Saved data entries:
○ ○ ○
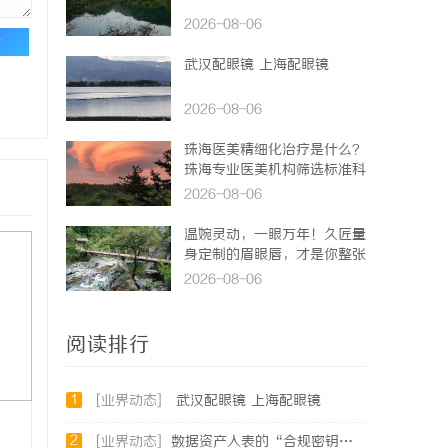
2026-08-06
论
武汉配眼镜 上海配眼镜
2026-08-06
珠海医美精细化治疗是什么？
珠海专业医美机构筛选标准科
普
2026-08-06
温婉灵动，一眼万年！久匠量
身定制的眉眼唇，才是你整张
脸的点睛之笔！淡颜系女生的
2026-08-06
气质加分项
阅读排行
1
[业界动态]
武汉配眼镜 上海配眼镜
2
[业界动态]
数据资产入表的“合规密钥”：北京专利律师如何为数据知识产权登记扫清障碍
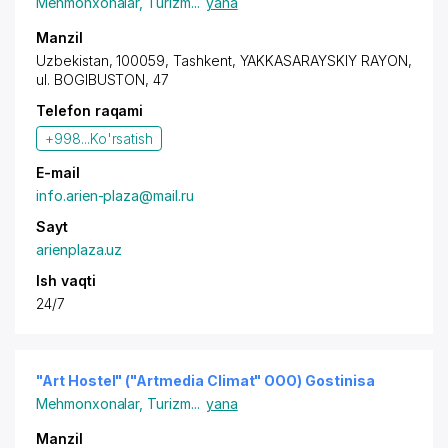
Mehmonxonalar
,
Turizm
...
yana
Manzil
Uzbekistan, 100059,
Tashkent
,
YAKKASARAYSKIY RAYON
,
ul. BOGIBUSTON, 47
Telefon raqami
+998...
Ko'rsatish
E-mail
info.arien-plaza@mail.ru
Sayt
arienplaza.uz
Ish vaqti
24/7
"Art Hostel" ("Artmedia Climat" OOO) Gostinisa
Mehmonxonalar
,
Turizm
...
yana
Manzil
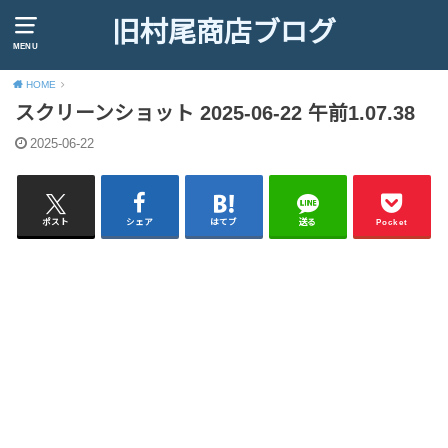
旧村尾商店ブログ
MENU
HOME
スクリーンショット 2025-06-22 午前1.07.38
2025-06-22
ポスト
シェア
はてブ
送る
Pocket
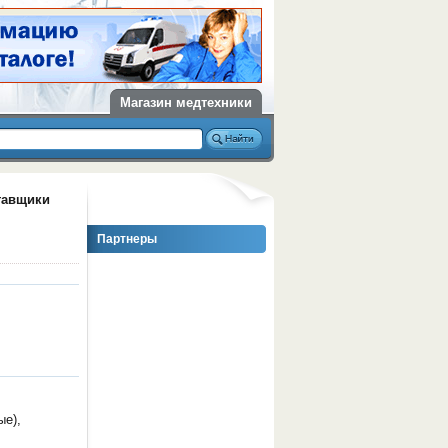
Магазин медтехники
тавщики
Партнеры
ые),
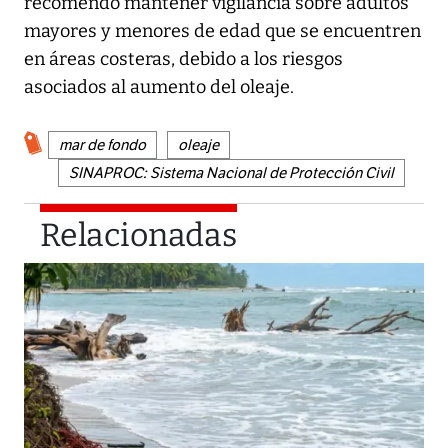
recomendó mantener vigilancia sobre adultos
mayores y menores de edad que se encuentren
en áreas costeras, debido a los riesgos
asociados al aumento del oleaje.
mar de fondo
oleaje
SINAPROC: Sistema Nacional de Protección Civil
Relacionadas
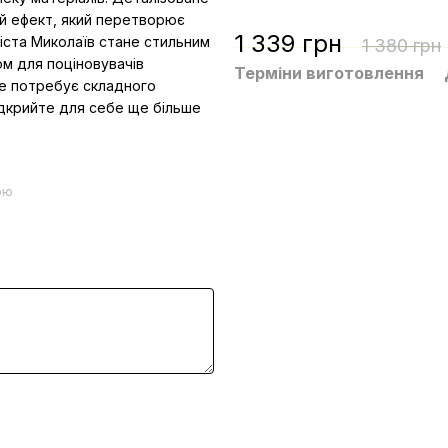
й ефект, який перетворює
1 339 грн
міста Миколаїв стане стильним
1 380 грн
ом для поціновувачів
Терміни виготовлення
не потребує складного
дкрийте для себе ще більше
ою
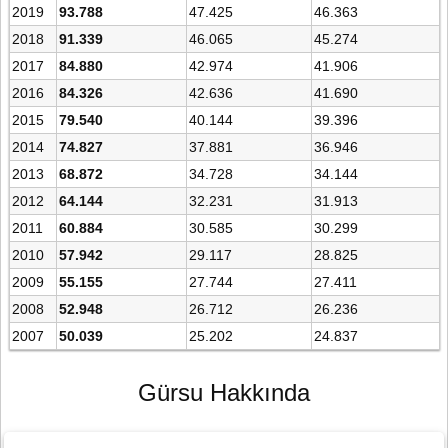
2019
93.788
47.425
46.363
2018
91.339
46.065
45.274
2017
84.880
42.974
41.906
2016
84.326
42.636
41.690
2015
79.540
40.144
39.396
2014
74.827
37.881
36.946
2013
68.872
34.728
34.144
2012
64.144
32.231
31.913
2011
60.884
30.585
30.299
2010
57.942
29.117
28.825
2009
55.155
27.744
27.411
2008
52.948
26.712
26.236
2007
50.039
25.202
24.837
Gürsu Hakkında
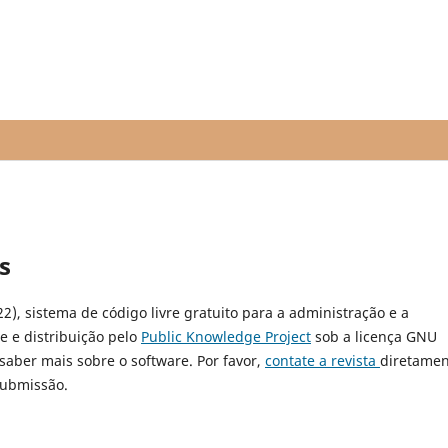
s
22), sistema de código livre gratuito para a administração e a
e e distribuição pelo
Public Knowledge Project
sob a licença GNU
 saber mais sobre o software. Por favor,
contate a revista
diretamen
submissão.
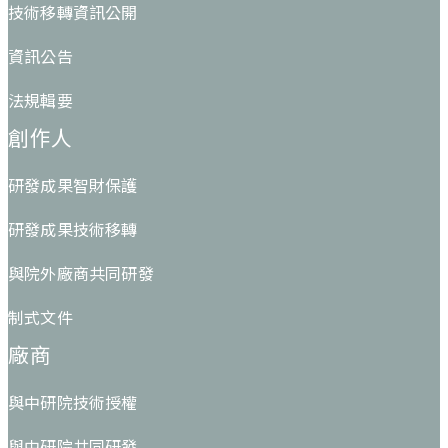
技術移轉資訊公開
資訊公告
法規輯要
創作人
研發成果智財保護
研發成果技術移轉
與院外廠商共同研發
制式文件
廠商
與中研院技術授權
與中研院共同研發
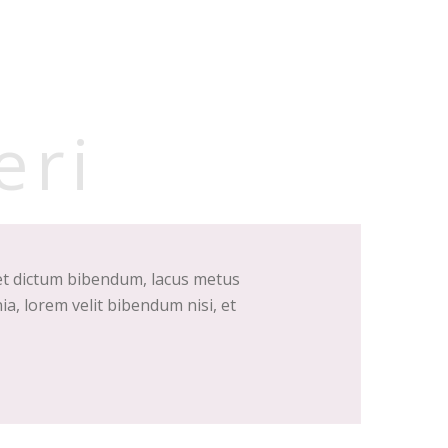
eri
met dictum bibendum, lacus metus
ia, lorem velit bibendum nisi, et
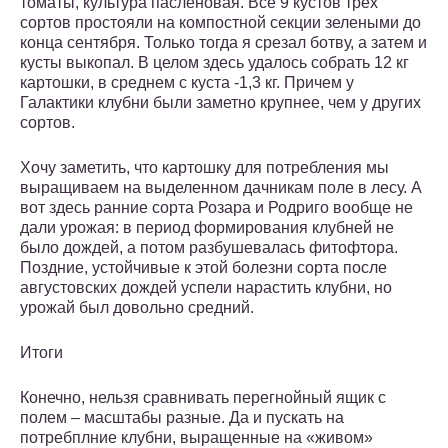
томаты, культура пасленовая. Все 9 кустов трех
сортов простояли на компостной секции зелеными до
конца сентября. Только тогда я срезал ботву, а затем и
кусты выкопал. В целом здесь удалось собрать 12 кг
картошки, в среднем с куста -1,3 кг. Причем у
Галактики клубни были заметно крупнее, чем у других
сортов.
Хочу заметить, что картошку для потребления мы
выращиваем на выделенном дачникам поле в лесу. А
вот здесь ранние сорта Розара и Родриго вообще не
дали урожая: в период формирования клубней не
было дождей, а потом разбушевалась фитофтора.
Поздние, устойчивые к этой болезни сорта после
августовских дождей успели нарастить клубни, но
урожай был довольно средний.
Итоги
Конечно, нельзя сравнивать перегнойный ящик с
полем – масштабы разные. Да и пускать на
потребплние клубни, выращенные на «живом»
○ ○ ○
▸ **Task goal**
Retype the text of every record above line for line, leaving out the pictures.

▸ **Finished exercise**
2026-08-06
论
武汉配眼镜 上海配眼镜
2026-08-06
珠海医美精细化治疗是什么？
珠海专业医美机构筛选标准科
普
2026-08-06
温婉灵动，一眼万年！久匠量
身定制的眉眼唇，才是你整张
脸的点睛之笔！淡颜系女生的
2026-08-06
气质加分项
阅读排行
1
[业界动态]
武汉配眼镜 上海配眼镜
2
[业界动态]
数据资产入表的“合规密钥”：北京专利律师如何为数据知识产权登记扫清障碍
Mehmonxonalar
,
Turizm
...
yana
Manzil
Uzbekistan, 100059,
Tashkent
,
YAKKASARAYSKIY RAYON
,
ul. BOGIBUSTON, 47
Telefon raqami
+998...
Ko'rsatish
E-mail
info.arien-plaza@mail.ru
Sayt
arienplaza.uz
Ish vaqti
24/7
"Art Hostel" ("Artmedia Climat" OOO) Gostinisa
Mehmonxonalar
,
Turizm
...
yana
Manzil
旧村尾商店ブログ
MENU
HOME
スクリーンショット 2025-06-22 午前1.07.38
2025-06-22
ポスト
シェア
はてブ
送る
Pocket
Магазин медтехники
тавщики
Партнеры
ые),
recomendó mantener vigilancia sobre adultos
mayores y menores de edad que se encuentren
en áreas costeras, debido a los riesgos
asociados al aumento del oleaje.
mar de fondo
oleaje
SINAPROC: Sistema Nacional de Protección Civil
Relacionadas
й ефект, який перетворює
1 339 грн
міста Миколаїв стане стильним
1 380 грн
ом для поціновувачів
Терміни виготовлення
не потребує складного
дкрийте для себе ще більше
ою
2019
93.788
47.425
46.363
2018
91.339
46.065
45.274
2017
84.880
42.974
41.906
2016
84.326
42.636
41.690
2015
79.540
40.144
39.396
2014
74.827
37.881
36.946
2013
68.872
34.728
34.144
2012
64.144
32.231
31.913
2011
60.884
30.585
30.299
2010
57.942
29.117
28.825
2009
55.155
27.744
27.411
2008
52.948
26.712
26.236
2007
50.039
25.202
24.837
Gürsu Hakkında
s
22), sistema de código livre gratuito para a administração e a
e e distribuição pelo
Public Knowledge Project
sob a licença GNU
 saber mais sobre o software. Por favor,
contate a revista
diretamen
submissão.
技術移轉資訊公開
資訊公告
法規輯要
創作人
研發成果智財保護
研發成果技術移轉
與院外廠商共同研發
制式文件
廠商
與中研院技術授權
與中研院共同研發
eri
met dictum bibendum, lacus metus
ia, lorem velit bibendum nisi, et
томаты, культура пасленовая. Все 9 кустов трех
сортов простояли на компостной секции зелеными до
конца сентября. Только тогда я срезал ботву, а затем и
кусты выкопал. В целом здесь удалось собрать 12 кг
картошки, в среднем с куста -1,3 кг. Причем у
Галактики клубни были заметно крупнее, чем у других
сортов.
Хочу заметить, что картошку для потребления мы
выращиваем на выделенном дачникам поле в лесу. А
вот здесь ранние сорта Розара и Родриго вообще не
дали урожая: в период формирования клубней не
было дождей, а потом разбушевалась фитофтора.
Поздние, устойчивые к этой болезни сорта после
августовских дождей успели нарастить клубни, но
урожай был довольно средний.
Итоги
Конечно, нельзя сравнивать перегнойный ящик с
полем – масштабы разные. Да и пускать на
потребплние клубни, выращенные на «живом»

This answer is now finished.